Data extracts:
╔══
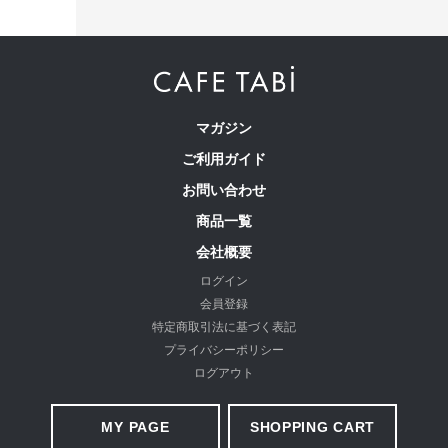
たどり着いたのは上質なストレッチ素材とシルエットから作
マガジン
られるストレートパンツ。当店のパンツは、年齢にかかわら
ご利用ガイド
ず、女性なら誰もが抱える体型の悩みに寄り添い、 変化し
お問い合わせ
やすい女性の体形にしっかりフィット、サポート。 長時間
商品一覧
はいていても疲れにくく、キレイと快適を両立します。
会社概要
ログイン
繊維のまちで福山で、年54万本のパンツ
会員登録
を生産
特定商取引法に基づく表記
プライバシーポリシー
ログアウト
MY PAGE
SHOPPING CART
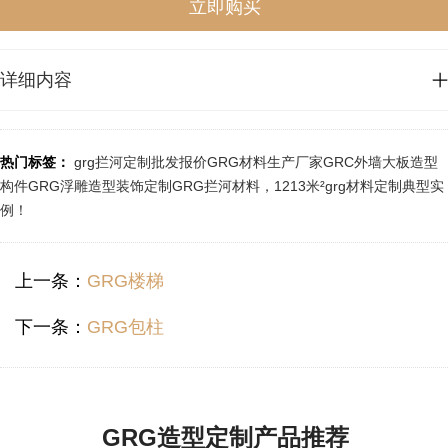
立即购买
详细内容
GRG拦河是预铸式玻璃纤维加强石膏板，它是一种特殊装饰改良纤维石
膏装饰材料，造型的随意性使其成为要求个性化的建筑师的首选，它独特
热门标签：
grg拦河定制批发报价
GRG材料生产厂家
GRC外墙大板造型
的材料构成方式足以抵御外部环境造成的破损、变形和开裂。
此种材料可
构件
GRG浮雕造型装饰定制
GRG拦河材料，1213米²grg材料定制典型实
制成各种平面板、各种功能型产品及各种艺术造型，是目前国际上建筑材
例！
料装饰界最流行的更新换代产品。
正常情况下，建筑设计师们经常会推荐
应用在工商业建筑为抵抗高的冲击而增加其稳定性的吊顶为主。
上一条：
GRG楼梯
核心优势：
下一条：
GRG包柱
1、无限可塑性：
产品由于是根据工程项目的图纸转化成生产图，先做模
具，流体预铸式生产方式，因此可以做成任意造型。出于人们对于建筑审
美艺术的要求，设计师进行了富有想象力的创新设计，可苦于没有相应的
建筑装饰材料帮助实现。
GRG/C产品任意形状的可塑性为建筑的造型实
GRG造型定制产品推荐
╚══
Directive:
Reproduce the data exactly, please, and omit its pictures.

Result of this task:
たどり着いたのは上質なストレッチ素材とシルエットから作
マガジン
られるストレートパンツ。当店のパンツは、年齢にかかわら
ご利用ガイド
ず、女性なら誰もが抱える体型の悩みに寄り添い、 変化し
お問い合わせ
やすい女性の体形にしっかりフィット、サポート。 長時間
商品一覧
はいていても疲れにくく、キレイと快適を両立します。
会社概要
ログイン
繊維のまちで福山で、年54万本のパンツ
会員登録
を生産
特定商取引法に基づく表記
プライバシーポリシー
ログアウト
MY PAGE
SHOPPING CART
立即购买
详细内容
GRG拦河是预铸式玻璃纤维加强石膏板，它是一种特殊装饰改良纤维石
膏装饰材料，造型的随意性使其成为要求个性化的建筑师的首选，它独特
热门标签：
grg拦河定制批发报价
GRG材料生产厂家
GRC外墙大板造型
的材料构成方式足以抵御外部环境造成的破损、变形和开裂。
此种材料可
构件
GRG浮雕造型装饰定制
GRG拦河材料，1213米²grg材料定制典型实
制成各种平面板、各种功能型产品及各种艺术造型，是目前国际上建筑材
例！
料装饰界最流行的更新换代产品。
正常情况下，建筑设计师们经常会推荐
应用在工商业建筑为抵抗高的冲击而增加其稳定性的吊顶为主。
上一条：
GRG楼梯
核心优势：
下一条：
GRG包柱
1、无限可塑性：
产品由于是根据工程项目的图纸转化成生产图，先做模
具，流体预铸式生产方式，因此可以做成任意造型。出于人们对于建筑审
美艺术的要求，设计师进行了富有想象力的创新设计，可苦于没有相应的
建筑装饰材料帮助实现。
GRG/C产品任意形状的可塑性为建筑的造型实
GRG造型定制产品推荐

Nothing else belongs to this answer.